**WORK REQUEST**
Pull each line containing "Join" from the data.

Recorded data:
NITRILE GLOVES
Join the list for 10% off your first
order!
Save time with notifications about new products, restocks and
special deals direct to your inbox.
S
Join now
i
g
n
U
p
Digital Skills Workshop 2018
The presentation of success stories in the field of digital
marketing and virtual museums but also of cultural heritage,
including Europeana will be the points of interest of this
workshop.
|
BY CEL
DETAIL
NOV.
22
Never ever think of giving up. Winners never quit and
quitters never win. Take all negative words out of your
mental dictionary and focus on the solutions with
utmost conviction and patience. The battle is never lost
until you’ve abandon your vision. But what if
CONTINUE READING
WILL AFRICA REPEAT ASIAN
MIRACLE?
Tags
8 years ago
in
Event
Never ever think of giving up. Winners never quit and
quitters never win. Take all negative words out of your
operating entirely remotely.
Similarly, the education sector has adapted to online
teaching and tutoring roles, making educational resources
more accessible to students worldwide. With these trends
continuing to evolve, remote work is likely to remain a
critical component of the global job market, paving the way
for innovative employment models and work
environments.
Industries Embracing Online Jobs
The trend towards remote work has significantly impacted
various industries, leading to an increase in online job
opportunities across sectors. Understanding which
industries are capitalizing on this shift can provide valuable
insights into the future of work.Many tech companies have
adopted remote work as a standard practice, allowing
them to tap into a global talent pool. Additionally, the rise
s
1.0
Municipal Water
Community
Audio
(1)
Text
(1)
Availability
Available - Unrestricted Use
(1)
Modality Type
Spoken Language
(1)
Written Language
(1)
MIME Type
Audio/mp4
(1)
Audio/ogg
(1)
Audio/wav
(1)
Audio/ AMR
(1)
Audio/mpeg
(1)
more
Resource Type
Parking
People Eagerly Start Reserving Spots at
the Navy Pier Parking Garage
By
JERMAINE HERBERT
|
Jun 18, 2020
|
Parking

**OUTPUT OF THE TASK**
Join the list for 10% off your first
Join now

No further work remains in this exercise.